Um tiro atingiu em cheio sua coxa, fazendo-o gritar e cair sobre o filho.
Shang Bin quis dar mais um tiro, mas os membros da equipe já haviam entrado pela porta, disparando várias vezes em sua direção.
Ele só pôde fugir às pressas, pensando: que aquela bomba exploda todos esses policiais!
O restante da equipe chegou logo em seguida.
O sangue da perna de Lu Yi logo tingiu o chão de vermelho. Ao verificarem os feridos, os agentes perceberam as bombas presas ao corpo de Lu Ziming e das outras crianças. Instintivamente, recuaram, mas quando perceberam que não havia tempo para escapar, algo extraordinário aconteceu: todas as bombas pararam a contagem regressiva exatamente aos três segundos.
Todas estavam desativadas.
Ofegante, Shang Bin chegou à entrada secreta do porão, nos fundos da encosta. Plantas secas camuflavam a passagem, ao lado de um banheiro improvisado para operários, cujo odor forte ajudava a despistar os cães farejadores.

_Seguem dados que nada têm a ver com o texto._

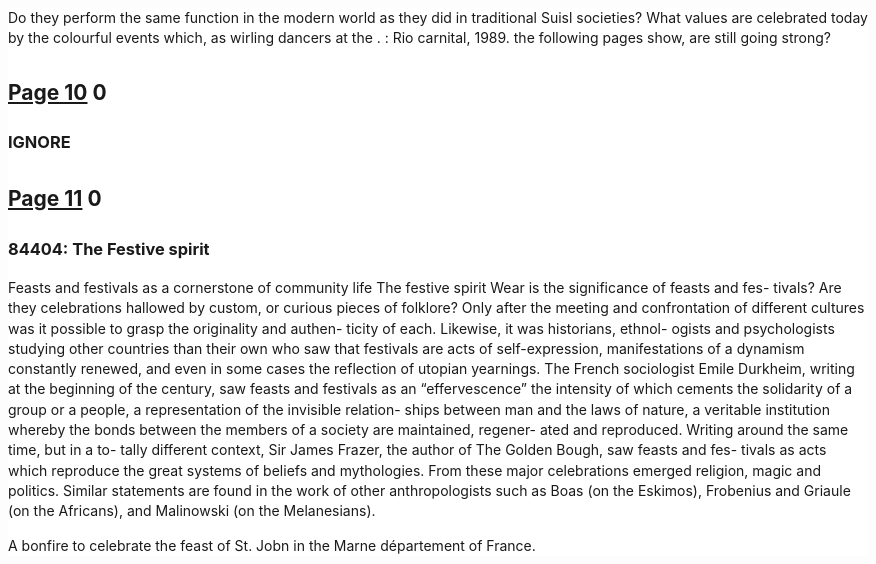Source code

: Do they perform the same function in the modern world as they did in traditional 
Suisl societies? What values are celebrated today by the colourful events which, as 
wirling dancers at the . : 
Rio carnital, 1989. the following pages show, are still going strong? 
  

## [Page 10](084413engo.pdf#page=10) 0

### IGNORE

 

## [Page 11](084413engo.pdf#page=11) 0

### 84404: The Festive spirit

  
Feasts and festivals as a 
cornerstone of community life 
The festive spirit 
Wear is the significance of feasts and fes- 
tivals? Are they celebrations hallowed by custom, 
or curious pieces of folklore? Only after the 
meeting and confrontation of different cultures 
was it possible to grasp the originality and authen- 
ticity of each. Likewise, it was historians, ethnol- 
ogists and psychologists studying other countries 
than their own who saw that festivals are acts of 
self-expression, manifestations of a dynamism 
constantly renewed, and even in some cases the 
reflection of utopian yearnings. 
The French sociologist Emile Durkheim, 
writing at the beginning of the century, saw feasts 
and festivals as an “effervescence” the intensity 
of which cements the solidarity of a group or a 
people, a representation of the invisible relation- 
ships between man and the laws of nature, a 
veritable institution whereby the bonds between 
the members of a society are maintained, regener- 
ated and reproduced. 
Writing around the same time, but in a to- 
tally different context, Sir James Frazer, the 
author of The Golden Bough, saw feasts and fes- 
tivals as acts which reproduce the great systems 
of beliefs and mythologies. From these major 
celebrations emerged religion, magic and politics. 
Similar statements are found in the work of other 
anthropologists such as Boas (on the Eskimos), 
Frobenius and Griaule (on the Africans), and 
Malinowski (on the Melanesians). 
 
A bonfire to celebrate the feast of St. Jobn in the 
Marne département of France.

Acreditava que seu plano era à prova de falhas.
Porém, ao dar o primeiro passo no túnel, sentiu uma descarga elétrica intensa. Antes de perder a consciência, teve a impressão de ver uma silhueta humana surgir no ar à sua frente.
Parecia o entregador que um dia dividira uma panela de fondue com ele.

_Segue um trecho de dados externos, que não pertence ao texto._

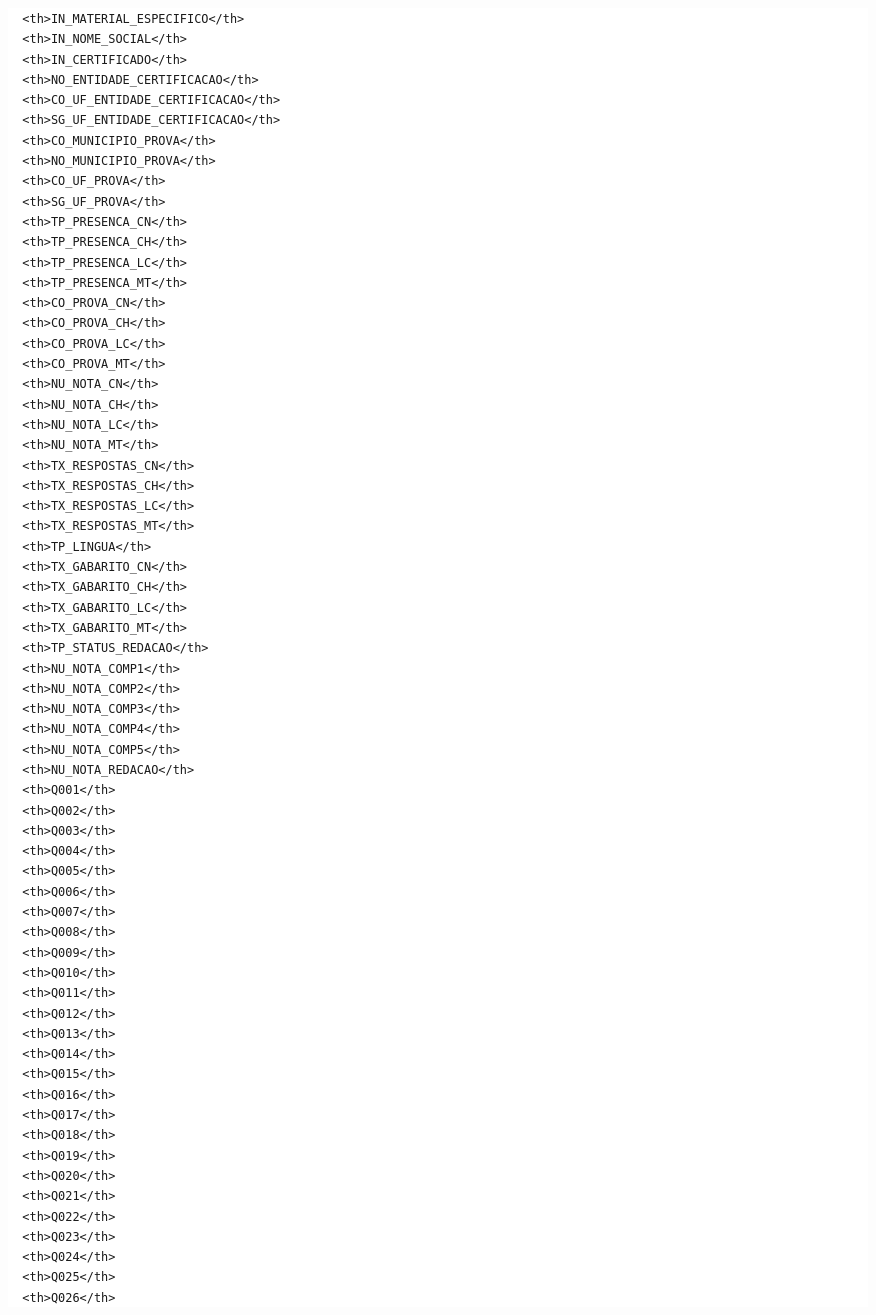       <th>IN_MATERIAL_ESPECIFICO</th>
      <th>IN_NOME_SOCIAL</th>
      <th>IN_CERTIFICADO</th>
      <th>NO_ENTIDADE_CERTIFICACAO</th>
      <th>CO_UF_ENTIDADE_CERTIFICACAO</th>
      <th>SG_UF_ENTIDADE_CERTIFICACAO</th>
      <th>CO_MUNICIPIO_PROVA</th>
      <th>NO_MUNICIPIO_PROVA</th>
      <th>CO_UF_PROVA</th>
      <th>SG_UF_PROVA</th>
      <th>TP_PRESENCA_CN</th>
      <th>TP_PRESENCA_CH</th>
      <th>TP_PRESENCA_LC</th>
      <th>TP_PRESENCA_MT</th>
      <th>CO_PROVA_CN</th>
      <th>CO_PROVA_CH</th>
      <th>CO_PROVA_LC</th>
      <th>CO_PROVA_MT</th>
      <th>NU_NOTA_CN</th>
      <th>NU_NOTA_CH</th>
      <th>NU_NOTA_LC</th>
      <th>NU_NOTA_MT</th>
      <th>TX_RESPOSTAS_CN</th>
      <th>TX_RESPOSTAS_CH</th>
      <th>TX_RESPOSTAS_LC</th>
      <th>TX_RESPOSTAS_MT</th>
      <th>TP_LINGUA</th>
      <th>TX_GABARITO_CN</th>
      <th>TX_GABARITO_CH</th>
      <th>TX_GABARITO_LC</th>
      <th>TX_GABARITO_MT</th>
      <th>TP_STATUS_REDACAO</th>
      <th>NU_NOTA_COMP1</th>
      <th>NU_NOTA_COMP2</th>
      <th>NU_NOTA_COMP3</th>
      <th>NU_NOTA_COMP4</th>
      <th>NU_NOTA_COMP5</th>
      <th>NU_NOTA_REDACAO</th>
      <th>Q001</th>
      <th>Q002</th>
      <th>Q003</th>
      <th>Q004</th>
      <th>Q005</th>
      <th>Q006</th>
      <th>Q007</th>
      <th>Q008</th>
      <th>Q009</th>
      <th>Q010</th>
      <th>Q011</th>
      <th>Q012</th>
      <th>Q013</th>
      <th>Q014</th>
      <th>Q015</th>
      <th>Q016</th>
      <th>Q017</th>
      <th>Q018</th>
      <th>Q019</th>
      <th>Q020</th>
      <th>Q021</th>
      <th>Q022</th>
      <th>Q023</th>
      <th>Q024</th>
      <th>Q025</th>
      <th>Q026</th>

A polícia militar e as ambulâncias chegaram logo, assumindo o controle da situação e levando todos os sequestradores sob custódia, inclusive Shang Bin, encontrado desacordado na encosta.
As crianças, salvas após o pesadelo, choraram nos braços dos policiais. Apenas Lu Ziming não chorava; empurrava a maca do pai, tentando tranquilizá-lo:
— Pai, não dorme! Olha para mim!
Lu Yi forçou um sorriso:
— Está tudo bem, só machuquei a perna, não vou morrer.
— Pai, desta vez eu não chorei! Fui corajoso, não fui?
Lu Yi levantou a mão e acariciou o rosto pálido do filho:
— Está tudo bem, até os homens de verdade podem chorar. O papai está aqui.
Ao ouvir isso, Lu Ziming não conseguiu mais conter as lágrimas. Toda sua força e fachada desmoronaram de uma vez; deitou-se sobre Lu Yi e chorou alto:
— Aquela era uma arma de verdade, encostada na minha cabeça... eu tive tanto medo...
À distância, na beira da estrada, Qi Xingyu suspirou aliviado. O som das sirenes agora lhe trazia uma estranha sensação de paz.
— Finalmente acabou! — disse ele.
Um táxi parou à sua frente. Yi Tianke pôs a cabeça para fora, os olhos arregalados de indignação:
— Ora, nosso jovem mestre Qi foi salvar o mundo, é? Não disse que tinha compromissos? Por que ainda está aqui?
Qi Xingyu coçou a cabeça:
— Não é nada... ele disse que estava tudo bem, de repente...
Yi Tianke não lhe deu ouvidos. Abriu a porta do carro, saiu e desferiu um soco no peito de Qi Xingyu:
— Se me abandonar de novo, juro que te demito!
Qi Xingyu quis responder, mas Yi Tianke olhou de relance para as viaturas policiais ao longe. Com sua inteligência, logo entendeu o que se passava. Mordeu os lábios, respirou fundo e disse:
— Enfim, eu sou generosa... não vou mais brigar com você!
Terminando a frase, voltou para o táxi.
— Se vira para arranjar outro carro — resmungou, ainda irritada.
Qi Xingyu sorriu sem graça:
— Vai voltar para a empresa?
Yi Tianke balançou a cabeça:
— Não, estou com saudades do meu pai. Quero ir vê-lo.
Ela afastou-se, e o celular de Qi Xingyu voltou a vibrar.
Apareceu na tela uma mensagem curta:
— Detecção de energia da felicidade: absorvida. Energia restante: 16%.